We aren’t moochers, we are the young, the next generation coming of age and continuing the American experience. We (especially mothers) are the strength of this nation. Previous generations of Americans have helped their young come into young adulthood (e.g., GI Bill, tuition free college in California in the 1960s); why should we now be sacrificed to giant finance (privatizing social security and our schools, vouchering Medicare)?

I’d rather live in a country where loss of job, loss of health insurance, loss of baby does not equal immense debt—financial stress atop heart ache. In a country where we needn’t miscarry our dreams amidst painful obstacles but can emerge healed, triumphant, and ready to begin anew.

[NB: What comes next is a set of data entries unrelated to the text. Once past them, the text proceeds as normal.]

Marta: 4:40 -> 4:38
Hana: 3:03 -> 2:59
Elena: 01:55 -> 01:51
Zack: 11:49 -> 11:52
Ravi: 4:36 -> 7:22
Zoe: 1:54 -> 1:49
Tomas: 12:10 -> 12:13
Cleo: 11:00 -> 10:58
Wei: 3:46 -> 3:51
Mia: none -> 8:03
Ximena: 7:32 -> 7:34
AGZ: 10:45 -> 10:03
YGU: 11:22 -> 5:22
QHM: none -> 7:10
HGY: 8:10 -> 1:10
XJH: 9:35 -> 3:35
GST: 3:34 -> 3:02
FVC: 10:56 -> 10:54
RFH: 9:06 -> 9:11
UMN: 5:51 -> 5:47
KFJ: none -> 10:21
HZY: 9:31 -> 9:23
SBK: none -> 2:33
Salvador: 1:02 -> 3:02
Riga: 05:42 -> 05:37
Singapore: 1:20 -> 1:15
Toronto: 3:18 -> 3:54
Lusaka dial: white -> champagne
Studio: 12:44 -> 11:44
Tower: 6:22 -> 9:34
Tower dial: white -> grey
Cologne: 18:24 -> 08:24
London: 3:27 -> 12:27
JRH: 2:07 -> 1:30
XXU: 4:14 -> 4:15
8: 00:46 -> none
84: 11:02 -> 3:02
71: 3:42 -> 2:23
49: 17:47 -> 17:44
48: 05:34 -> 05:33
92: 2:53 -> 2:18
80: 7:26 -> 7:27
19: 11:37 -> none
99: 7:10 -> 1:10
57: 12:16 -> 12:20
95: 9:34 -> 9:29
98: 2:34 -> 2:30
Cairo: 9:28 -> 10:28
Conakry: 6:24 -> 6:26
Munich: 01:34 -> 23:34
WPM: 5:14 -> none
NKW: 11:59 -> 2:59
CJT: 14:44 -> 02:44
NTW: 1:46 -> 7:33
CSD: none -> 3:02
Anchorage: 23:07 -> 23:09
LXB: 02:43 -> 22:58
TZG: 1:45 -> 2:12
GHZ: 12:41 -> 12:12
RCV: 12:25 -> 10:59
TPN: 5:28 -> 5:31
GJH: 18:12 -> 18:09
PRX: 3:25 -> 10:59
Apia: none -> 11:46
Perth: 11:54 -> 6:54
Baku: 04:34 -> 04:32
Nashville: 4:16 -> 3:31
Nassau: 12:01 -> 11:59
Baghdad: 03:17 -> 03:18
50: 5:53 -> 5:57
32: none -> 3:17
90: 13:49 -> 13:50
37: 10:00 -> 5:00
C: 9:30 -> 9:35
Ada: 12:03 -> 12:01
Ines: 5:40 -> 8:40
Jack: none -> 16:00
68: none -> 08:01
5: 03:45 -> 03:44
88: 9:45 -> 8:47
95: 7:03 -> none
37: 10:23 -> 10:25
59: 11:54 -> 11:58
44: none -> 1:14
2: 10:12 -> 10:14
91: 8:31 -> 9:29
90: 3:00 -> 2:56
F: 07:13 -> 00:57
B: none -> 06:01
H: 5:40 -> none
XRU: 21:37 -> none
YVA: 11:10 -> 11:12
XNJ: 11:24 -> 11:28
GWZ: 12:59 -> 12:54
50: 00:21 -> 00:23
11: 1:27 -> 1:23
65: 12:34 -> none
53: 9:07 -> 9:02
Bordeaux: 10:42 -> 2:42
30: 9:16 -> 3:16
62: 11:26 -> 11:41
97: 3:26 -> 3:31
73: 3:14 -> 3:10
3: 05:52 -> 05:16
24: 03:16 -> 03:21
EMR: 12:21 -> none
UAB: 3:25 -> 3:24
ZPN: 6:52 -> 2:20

For Obama’s healthcare plan, for the access ALL women should have to affordable healthcare, for the 47%, for my family, I am voting for Obama.

Sincerely,
Jennifer Givhan

Jennifer Givhan was a 2010 PEN Emerging Voices Fellow, a 2011 St. Lawrence Book Award finalist, and a 2012 National Latino Writers' scholarship recipient. Her poetry and fiction have appeared in over forty journals, including Rattle, The Los Angeles Review, and The Feminist Wire. She teaches at several colleges, including The University of New Mexico, and is an MFA student at Warren Wilson College, where she is the recipient of a grant. She recently landed an agent for her first novel and is at work on her second novel, as well as a second collection of poetry. She adopted her beautiful son in 2007 and gave birth to her strong, healthy daughter in 2010.